**** Document section ****
You are half-right here - Bullet Club is indeed an ersatz NWO/DX. As to provide great context to this discussion, it should be noted that the Bullet Club is a heel stable that is labelled as "invaders," mostly due to the fact that they are literally foreign to the nation of Japan. Known as "Gaijin," Westerners have played an important role in the grand scheme of puroresu. Some wrestlers have a successful career playing as a babyface, but there is more of a tendency for the Gaijin to assume the role as a heel. 

Now, as we know from our perspective of wrestling, it is the promoter's oft-played leitmotif to introduce the _foreigner villain_. It's quick, it's been done before, it's generally easier than coming with an altogether new idea, and it can be quite effective. I would imagine the early members of the Bullet Club understood their place in the organization and capitalized upon that. As the _foreigner villain_, it is vital to emphasize the stereotypes ascribed to their totemic background. I have to imagine that the Japanese would look to Hulk Hogan as American as denim jeans and Harley Davidsons. The hyper-distilled composite of America that was Hulk Hogan in the 1980s was a cultural oddity, and became an anachronism worldwide as the '90s developed. Of course, the NWO boomed all of pro wrestling, extending on a global dimension. As a result, the Japanese probably have an extreme parity of the identity of American wrestling with the character of the NWO/Attiude Era.
**** Data shown ****
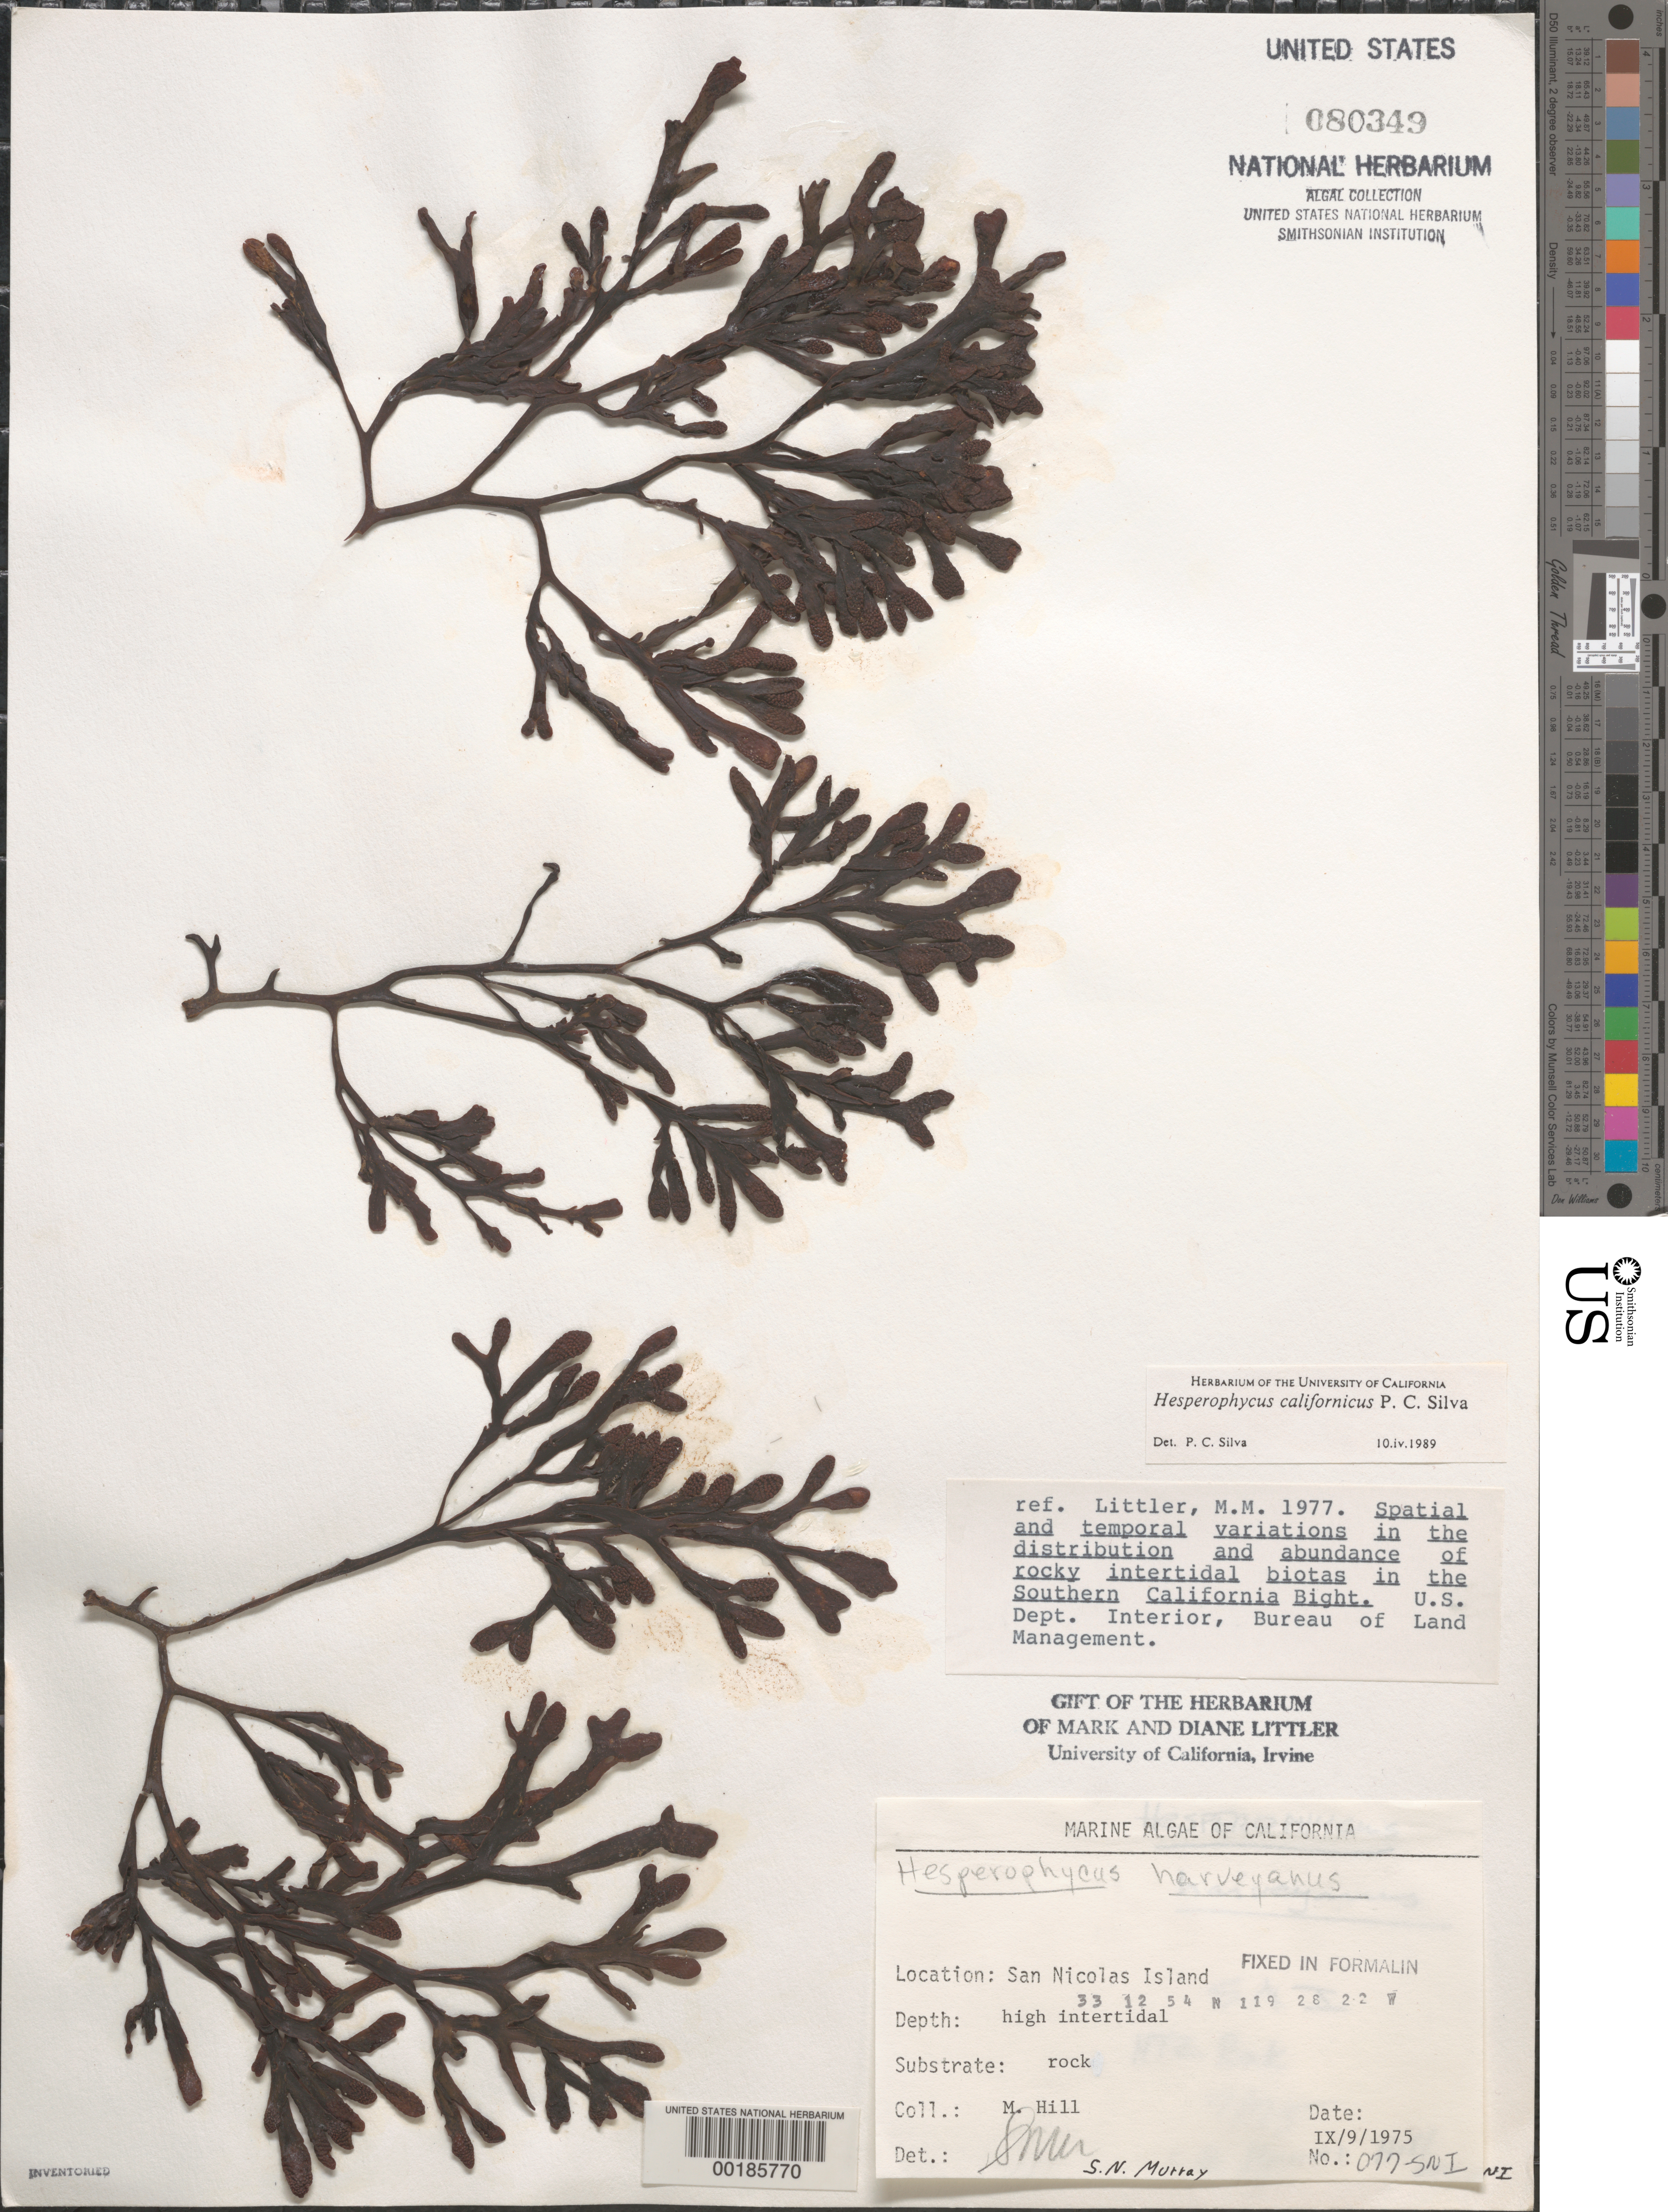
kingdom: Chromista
****
**** Data shown ****
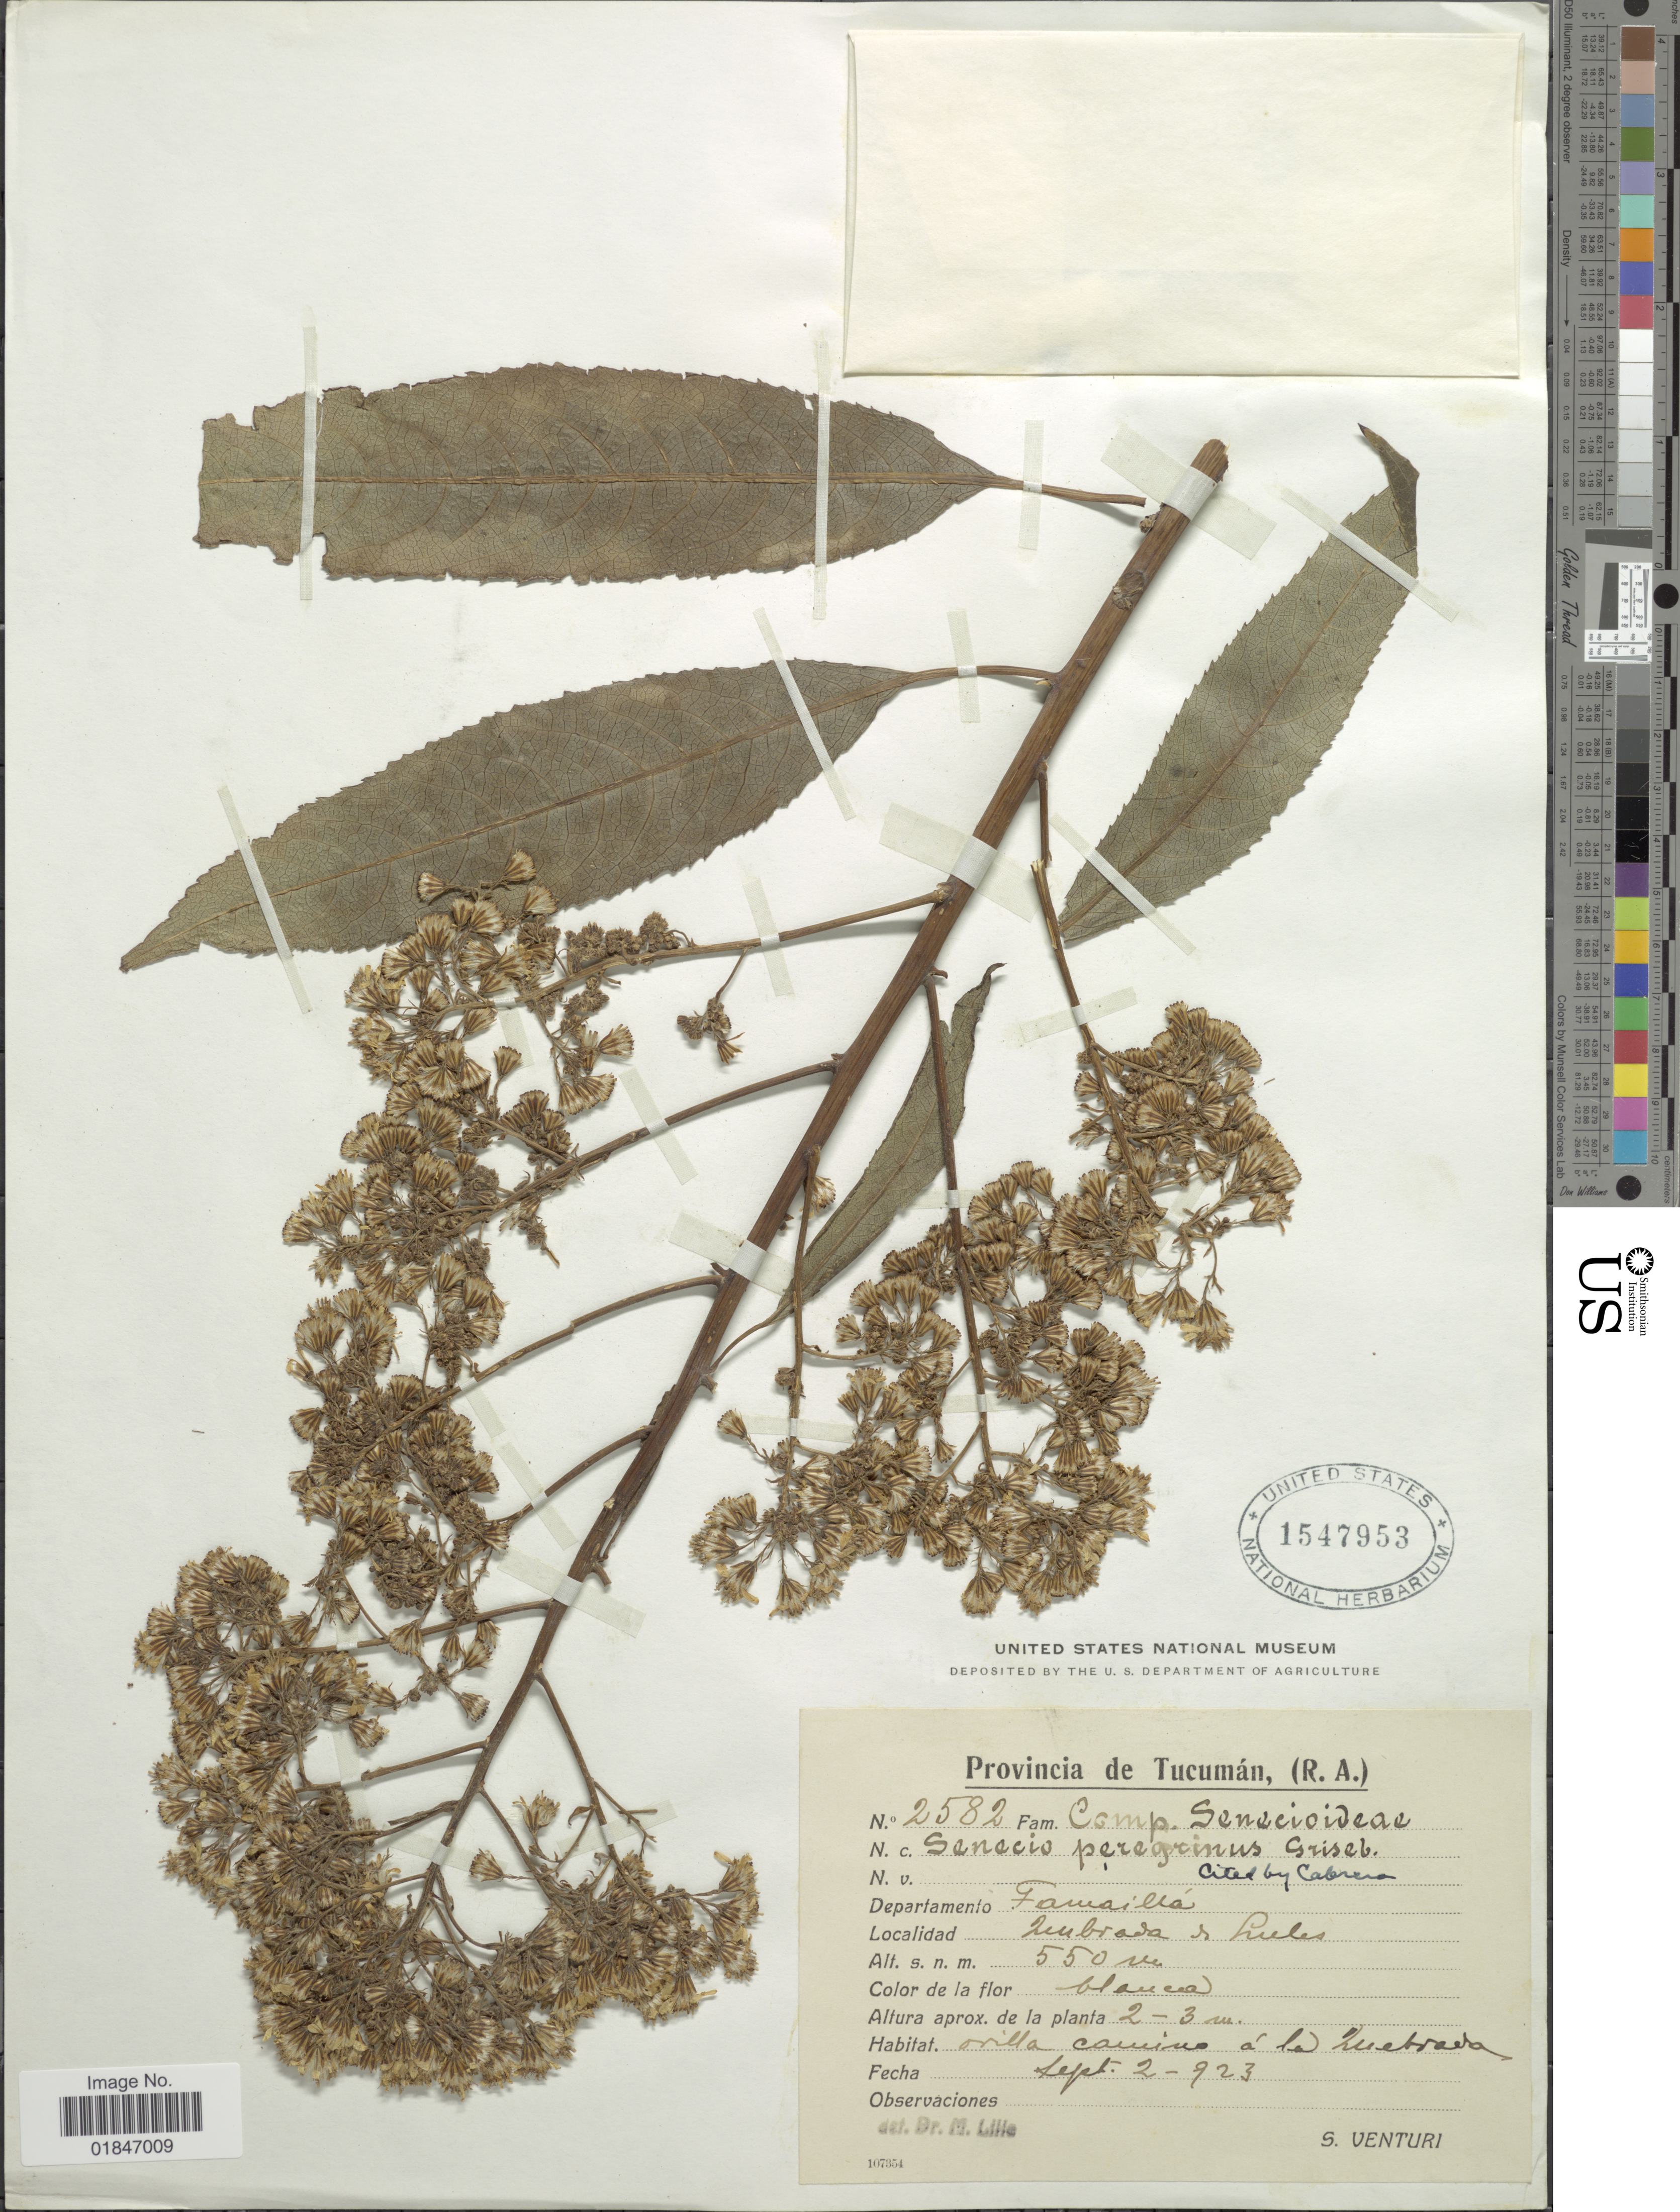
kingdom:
****
_Problem to work on_: Reproduce the whole post above about the Bullet Club, word for word.

_Answer to this exercise_:
You are half-right here - Bullet Club is indeed an ersatz NWO/DX. As to provide great context to this discussion, it should be noted that the Bullet Club is a heel stable that is labelled as "invaders," mostly due to the fact that they are literally foreign to the nation of Japan. Known as "Gaijin," Westerners have played an important role in the grand scheme of puroresu. Some wrestlers have a successful career playing as a babyface, but there is more of a tendency for the Gaijin to assume the role as a heel. 

Now, as we know from our perspective of wrestling, it is the promoter's oft-played leitmotif to introduce the _foreigner villain_. It's quick, it's been done before, it's generally easier than coming with an altogether new idea, and it can be quite effective. I would imagine the early members of the Bullet Club understood their place in the organization and capitalized upon that. As the _foreigner villain_, it is vital to emphasize the stereotypes ascribed to their totemic background. I have to imagine that the Japanese would look to Hulk Hogan as American as denim jeans and Harley Davidsons. The hyper-distilled composite of America that was Hulk Hogan in the 1980s was a cultural oddity, and became an anachronism worldwide as the '90s developed. Of course, the NWO boomed all of pro wrestling, extending on a global dimension. As a result, the Japanese probably have an extreme parity of the identity of American wrestling with the character of the NWO/Attiude Era.